Like most Americans, you will probably take on debt at some point in your life. And by managing debt wisely, you can potentially improve your saving and spending habits – and even your ability to invest for the future.
Let’s look at some of the common options available for borrowing and using credit:
• Credit card – When used carefully – and not over-used – a credit card can be a valuable tool, especially if you travel frequently. Many people tend to stick with the same credit card without exploring what else is out there.
Try to find a card that rewards you in as many ways as possible – and then keep your eyes open occasionally for even better rewards as they can change from time to time. Obviously, you want a card with a low interest rate, although ideally, you’d like to pay the card off each month without incurring any interest.

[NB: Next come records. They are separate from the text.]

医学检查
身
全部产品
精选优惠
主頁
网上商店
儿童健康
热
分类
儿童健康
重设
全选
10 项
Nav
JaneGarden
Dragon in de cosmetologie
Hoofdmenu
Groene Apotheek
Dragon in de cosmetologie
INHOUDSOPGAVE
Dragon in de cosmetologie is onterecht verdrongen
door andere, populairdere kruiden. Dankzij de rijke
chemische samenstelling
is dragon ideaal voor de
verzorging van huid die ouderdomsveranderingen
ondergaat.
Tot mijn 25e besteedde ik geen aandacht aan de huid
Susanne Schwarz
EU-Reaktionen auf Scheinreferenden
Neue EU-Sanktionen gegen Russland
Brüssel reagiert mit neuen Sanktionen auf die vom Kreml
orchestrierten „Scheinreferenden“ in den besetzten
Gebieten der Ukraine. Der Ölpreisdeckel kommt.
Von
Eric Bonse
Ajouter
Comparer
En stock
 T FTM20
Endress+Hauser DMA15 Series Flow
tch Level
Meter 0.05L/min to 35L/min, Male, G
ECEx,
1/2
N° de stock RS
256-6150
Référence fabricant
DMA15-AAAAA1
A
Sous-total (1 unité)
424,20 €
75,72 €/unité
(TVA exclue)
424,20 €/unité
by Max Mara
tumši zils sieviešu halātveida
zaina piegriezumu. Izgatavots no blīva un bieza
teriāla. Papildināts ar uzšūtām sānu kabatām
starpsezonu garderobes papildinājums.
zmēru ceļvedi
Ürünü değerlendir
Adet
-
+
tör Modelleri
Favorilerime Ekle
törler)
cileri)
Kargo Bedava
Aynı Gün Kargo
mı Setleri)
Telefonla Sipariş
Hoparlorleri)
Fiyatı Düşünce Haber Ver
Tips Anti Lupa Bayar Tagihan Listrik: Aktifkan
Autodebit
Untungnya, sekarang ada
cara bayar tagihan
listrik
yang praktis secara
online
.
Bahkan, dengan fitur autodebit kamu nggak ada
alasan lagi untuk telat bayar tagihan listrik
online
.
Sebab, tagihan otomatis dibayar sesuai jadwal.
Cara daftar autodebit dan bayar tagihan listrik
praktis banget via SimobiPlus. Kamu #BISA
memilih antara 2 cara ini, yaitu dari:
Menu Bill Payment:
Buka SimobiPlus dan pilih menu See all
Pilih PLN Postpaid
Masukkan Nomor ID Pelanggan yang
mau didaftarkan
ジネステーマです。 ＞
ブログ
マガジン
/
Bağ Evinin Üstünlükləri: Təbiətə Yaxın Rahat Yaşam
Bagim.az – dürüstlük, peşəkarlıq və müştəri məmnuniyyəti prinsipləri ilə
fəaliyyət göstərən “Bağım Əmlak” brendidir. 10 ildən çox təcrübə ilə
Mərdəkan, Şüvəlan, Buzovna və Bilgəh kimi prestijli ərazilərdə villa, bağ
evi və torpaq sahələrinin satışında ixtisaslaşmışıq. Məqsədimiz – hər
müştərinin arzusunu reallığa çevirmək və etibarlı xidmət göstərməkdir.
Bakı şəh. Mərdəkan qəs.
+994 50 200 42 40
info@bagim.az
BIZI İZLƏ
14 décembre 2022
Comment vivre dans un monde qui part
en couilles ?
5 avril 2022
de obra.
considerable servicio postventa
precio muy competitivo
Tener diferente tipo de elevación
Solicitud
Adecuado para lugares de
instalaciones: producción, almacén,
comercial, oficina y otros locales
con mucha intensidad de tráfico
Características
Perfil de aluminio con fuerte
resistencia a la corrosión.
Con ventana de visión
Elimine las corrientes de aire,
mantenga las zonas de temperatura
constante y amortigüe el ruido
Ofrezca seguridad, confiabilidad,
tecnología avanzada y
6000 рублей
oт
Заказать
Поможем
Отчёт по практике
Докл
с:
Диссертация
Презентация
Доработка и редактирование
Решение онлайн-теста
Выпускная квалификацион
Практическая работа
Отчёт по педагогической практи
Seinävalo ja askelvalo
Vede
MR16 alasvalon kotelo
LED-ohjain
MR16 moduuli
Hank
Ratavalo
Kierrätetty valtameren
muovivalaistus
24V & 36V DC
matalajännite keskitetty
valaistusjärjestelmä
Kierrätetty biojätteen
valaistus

You also should take a close look at a card’s other features. Are you getting a competitive amount of mileage points? How much is your annual fee? Do you have a generous “cash back” program? Do you have access to “extras,” such as airport lounges?
• Home equity loans and home equity lines of credit – As the names suggest, a home equity loan or line of credit lets you tap into the equity you’ve built up in your home, which can be considerable, especially if you’ve owned your home for a long time.
A home equity loan provides you with a lump sum, which you will repay over a set term with a fixed interest rate. A home equity line of credit usually carries a variable rate, although you might find a lender offering a fixed-rate option.
You can generally draw on your loan or line of credit for any purpose, but keep in mind that unless you’re using the funds for home improvements or additions, your interest payments are generally not tax deductible.
• Securities-based lending – Just as a home equity line of credit lets you borrow against the equity in your home, a securities-based loan, such as a margin loan, lets you borrow against the value of your investments, including stocks, exchange traded funds and mutual funds.
Some people take out margin loans to purchase more investments, but you can use the money for any purpose. The margin loan process is usually not complex and when you make repayments, you’re paying yourself back. However, you should approach a margin loan with caution because if you borrow too much, the value of your margin account may fall below the maintenance requirement – the minimum dollar amount you must keep in your margin account after you’ve started taking money out.
When this happens, your brokerage institution may issue a maintenance call that requires you to either deposit more money or marginable securities or sell some of the investments in your account.
Ultimately, when weighing your borrowing and credit options, you’ll want to evaluate several factors: the interest rate you’ll be paying, the purpose for taking on the debt, your ability to repay it without impinging on your cash flow, etc. With careful thought and planning and, if needed, help from a financial professional, you can make your debt work for you – and not the other way around.